## EXTRACT TO READ
■ ■ ■ ■
Dragonfish swap usage/high memory/memory leak issues

Sure, have disabled the 50% ARC limit on my SCALE system. If you can confirm the correct way to disable swap entirely (if it’s not this post) I can reboot the system afterwards and test for another day or two.

Have been writing to disk for the last 6 hours with swap disabled, didn’t hit an OOM condition, and looks like it has been resizing itself properly which is great. No sparks or explosions to speak of.

I just tested this and it doesn’t look to disable swap after a reboot (which makes sense as I believe changing this only affects new disks, correct me if I’m wrong!), I’d just run swapoff -a as an init script.

1 Like

Hmmm, I have been experiencing some puzzling issues with tdarr, but given I’m new to TrueNAS thought it might have been a Truenas thing I just hadn’t worked out yet.
■ ■ ■ ■
## WHAT TO DO
• 1. In the Dragonfish swap thread, which command does the poster suggest running as an init script?
• 2. Summarize the Dragonfish swap thread in two sentences.
• 3. In the Dragonfish swap thread, duplicate the passage from "I just tested" up to and including "worked out yet.".
The material that comes after this thread plays no part in the tasks.
■ ■ ■ ■
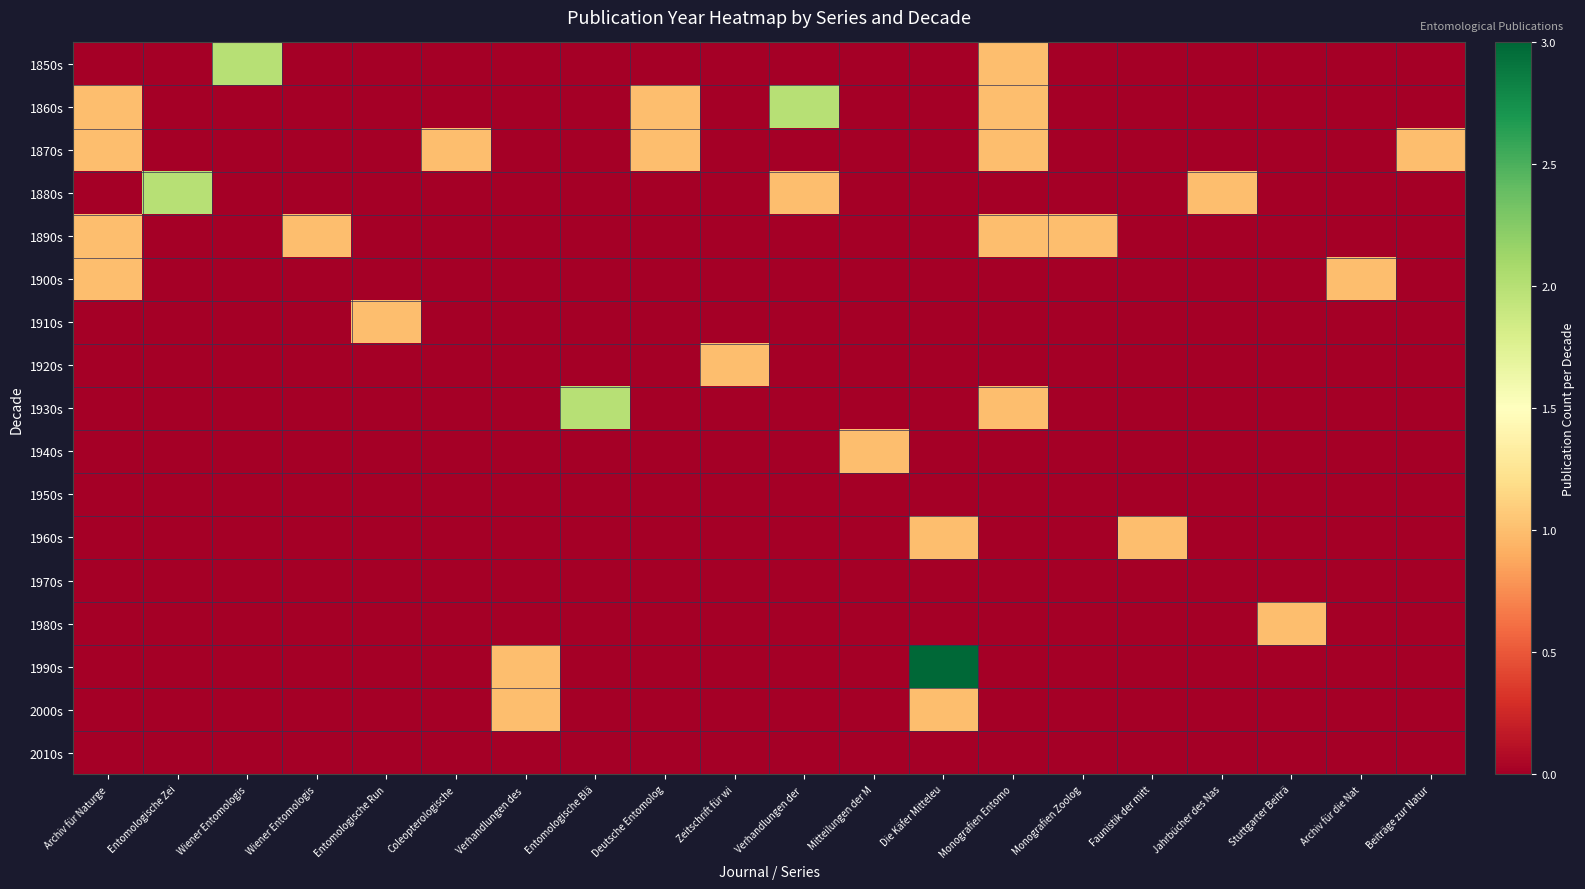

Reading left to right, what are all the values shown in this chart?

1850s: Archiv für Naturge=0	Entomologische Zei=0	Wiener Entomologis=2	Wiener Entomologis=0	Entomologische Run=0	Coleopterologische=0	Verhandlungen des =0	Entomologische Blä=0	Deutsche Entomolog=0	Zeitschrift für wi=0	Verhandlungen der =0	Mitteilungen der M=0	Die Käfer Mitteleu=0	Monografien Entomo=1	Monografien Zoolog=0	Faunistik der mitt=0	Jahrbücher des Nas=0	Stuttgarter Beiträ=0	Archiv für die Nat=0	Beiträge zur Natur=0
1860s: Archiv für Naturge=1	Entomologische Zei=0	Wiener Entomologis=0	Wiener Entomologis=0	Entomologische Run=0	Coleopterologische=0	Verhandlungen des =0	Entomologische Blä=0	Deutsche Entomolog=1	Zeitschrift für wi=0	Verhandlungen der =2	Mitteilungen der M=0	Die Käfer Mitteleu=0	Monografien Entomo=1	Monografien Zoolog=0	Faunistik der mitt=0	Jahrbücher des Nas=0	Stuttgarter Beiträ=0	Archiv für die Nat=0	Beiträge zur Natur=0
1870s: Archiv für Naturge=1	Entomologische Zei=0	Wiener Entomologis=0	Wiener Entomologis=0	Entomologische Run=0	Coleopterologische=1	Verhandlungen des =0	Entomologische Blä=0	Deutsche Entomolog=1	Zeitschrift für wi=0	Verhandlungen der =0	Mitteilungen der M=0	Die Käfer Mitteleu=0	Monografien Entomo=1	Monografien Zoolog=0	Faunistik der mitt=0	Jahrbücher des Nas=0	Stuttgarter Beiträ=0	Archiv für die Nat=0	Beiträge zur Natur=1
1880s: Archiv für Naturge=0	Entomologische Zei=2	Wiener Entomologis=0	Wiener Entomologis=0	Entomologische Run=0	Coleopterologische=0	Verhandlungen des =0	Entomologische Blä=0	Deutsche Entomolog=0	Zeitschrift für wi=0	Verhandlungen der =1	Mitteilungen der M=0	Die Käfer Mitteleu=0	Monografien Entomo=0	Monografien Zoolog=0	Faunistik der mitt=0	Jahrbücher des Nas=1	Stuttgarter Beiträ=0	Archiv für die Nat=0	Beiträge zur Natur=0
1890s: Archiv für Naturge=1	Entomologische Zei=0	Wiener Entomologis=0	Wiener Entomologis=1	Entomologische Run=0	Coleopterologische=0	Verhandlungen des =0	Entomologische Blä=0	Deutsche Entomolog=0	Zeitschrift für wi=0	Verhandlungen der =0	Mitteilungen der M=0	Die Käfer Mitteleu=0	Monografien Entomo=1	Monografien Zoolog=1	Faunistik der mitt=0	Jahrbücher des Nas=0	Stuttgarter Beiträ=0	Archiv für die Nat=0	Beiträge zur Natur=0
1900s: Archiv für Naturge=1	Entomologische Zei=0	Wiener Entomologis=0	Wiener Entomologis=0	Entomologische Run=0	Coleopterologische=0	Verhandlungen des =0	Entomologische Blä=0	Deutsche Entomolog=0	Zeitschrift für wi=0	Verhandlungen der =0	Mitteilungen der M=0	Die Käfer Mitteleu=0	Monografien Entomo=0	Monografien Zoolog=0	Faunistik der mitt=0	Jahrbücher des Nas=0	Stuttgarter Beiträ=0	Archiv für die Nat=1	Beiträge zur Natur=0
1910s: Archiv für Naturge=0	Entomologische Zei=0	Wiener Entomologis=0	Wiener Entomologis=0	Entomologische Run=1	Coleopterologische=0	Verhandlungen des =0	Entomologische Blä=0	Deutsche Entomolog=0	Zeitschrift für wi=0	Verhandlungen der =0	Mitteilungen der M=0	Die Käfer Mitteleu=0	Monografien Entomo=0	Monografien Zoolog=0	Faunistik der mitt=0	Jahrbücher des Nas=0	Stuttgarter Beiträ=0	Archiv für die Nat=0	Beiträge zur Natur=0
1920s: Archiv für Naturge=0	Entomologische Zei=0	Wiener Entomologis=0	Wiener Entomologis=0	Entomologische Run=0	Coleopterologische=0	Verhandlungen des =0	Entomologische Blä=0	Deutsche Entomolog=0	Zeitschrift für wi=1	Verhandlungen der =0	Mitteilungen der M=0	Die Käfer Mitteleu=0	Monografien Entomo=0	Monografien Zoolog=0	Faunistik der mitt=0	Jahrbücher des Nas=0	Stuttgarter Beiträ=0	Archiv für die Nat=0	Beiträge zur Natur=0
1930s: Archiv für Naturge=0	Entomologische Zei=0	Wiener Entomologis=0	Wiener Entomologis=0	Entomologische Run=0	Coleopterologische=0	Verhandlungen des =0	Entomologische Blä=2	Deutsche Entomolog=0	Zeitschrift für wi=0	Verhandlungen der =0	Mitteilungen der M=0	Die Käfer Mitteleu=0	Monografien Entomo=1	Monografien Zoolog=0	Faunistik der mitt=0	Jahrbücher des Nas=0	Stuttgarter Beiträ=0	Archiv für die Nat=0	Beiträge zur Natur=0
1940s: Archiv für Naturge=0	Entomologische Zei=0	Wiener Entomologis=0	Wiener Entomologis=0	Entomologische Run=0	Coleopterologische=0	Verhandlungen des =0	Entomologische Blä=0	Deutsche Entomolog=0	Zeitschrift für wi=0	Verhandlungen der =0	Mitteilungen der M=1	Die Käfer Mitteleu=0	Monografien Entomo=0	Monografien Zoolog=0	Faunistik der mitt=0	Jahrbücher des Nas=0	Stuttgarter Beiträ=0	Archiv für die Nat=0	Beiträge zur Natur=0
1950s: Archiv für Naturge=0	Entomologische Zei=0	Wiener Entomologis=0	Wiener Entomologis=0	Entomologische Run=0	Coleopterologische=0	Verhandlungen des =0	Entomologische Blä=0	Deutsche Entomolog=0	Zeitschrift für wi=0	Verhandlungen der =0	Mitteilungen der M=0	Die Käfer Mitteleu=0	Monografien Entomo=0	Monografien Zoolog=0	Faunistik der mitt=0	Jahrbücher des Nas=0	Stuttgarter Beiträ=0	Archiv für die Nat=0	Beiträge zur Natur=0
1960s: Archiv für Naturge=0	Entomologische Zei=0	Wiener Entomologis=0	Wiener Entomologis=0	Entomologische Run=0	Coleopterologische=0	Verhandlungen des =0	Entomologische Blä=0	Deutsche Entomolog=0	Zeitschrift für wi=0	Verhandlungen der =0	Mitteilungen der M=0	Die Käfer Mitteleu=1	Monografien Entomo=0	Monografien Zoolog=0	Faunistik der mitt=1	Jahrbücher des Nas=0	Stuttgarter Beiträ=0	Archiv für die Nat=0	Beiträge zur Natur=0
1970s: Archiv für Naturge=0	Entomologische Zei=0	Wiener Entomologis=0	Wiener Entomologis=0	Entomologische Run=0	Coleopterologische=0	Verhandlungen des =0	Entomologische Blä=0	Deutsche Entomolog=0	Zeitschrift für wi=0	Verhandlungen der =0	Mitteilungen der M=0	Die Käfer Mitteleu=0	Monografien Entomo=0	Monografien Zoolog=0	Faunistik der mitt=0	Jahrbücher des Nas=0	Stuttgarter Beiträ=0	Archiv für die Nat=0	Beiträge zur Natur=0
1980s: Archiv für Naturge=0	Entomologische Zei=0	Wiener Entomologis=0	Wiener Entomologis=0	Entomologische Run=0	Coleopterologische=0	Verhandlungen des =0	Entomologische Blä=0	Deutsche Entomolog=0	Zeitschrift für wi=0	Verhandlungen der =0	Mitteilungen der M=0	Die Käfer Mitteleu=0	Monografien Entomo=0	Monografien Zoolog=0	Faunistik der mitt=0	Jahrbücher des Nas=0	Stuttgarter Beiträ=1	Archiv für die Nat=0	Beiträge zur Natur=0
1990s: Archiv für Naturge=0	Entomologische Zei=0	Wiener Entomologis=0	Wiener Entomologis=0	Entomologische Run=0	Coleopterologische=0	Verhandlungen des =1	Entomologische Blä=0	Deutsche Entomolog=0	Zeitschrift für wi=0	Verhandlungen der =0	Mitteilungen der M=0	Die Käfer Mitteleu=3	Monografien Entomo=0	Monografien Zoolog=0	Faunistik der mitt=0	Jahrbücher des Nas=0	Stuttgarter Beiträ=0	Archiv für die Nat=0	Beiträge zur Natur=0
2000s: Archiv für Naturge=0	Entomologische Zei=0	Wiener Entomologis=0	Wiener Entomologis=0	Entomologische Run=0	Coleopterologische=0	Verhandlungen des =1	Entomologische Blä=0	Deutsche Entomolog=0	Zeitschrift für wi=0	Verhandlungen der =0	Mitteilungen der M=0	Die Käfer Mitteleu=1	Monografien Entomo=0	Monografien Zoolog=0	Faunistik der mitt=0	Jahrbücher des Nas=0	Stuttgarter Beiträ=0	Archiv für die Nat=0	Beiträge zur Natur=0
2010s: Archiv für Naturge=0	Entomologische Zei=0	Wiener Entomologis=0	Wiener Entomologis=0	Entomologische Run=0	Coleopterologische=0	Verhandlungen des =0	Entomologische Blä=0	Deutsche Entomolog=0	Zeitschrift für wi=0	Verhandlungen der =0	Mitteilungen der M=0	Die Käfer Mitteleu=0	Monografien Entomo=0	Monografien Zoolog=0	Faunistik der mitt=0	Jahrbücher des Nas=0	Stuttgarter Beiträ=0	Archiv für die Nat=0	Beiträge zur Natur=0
■ ■ ■ ■
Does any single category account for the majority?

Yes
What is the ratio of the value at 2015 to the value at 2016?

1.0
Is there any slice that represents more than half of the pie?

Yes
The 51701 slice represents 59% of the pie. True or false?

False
■ ■ ■ ■
## EXPECTED RESPONSES
• 1. swapoff -a

• 2. A SCALE user disabled the 50% ARC limit and, after six hours of writing to disk with swap disabled, hit no OOM condition. A later test found that swap was not disabled after a reboot, so the poster suggests running swapoff -a as an init script.

• 3.
I just tested this and it doesn’t look to disable swap after a reboot (which makes sense as I believe changing this only affects new disks, correct me if I’m wrong!), I’d just run swapoff -a as an init script.

1 Like

Hmmm, I have been experiencing some puzzling issues with tdarr, but given I’m new to TrueNAS thought it might have been a Truenas thing I just hadn’t worked out yet.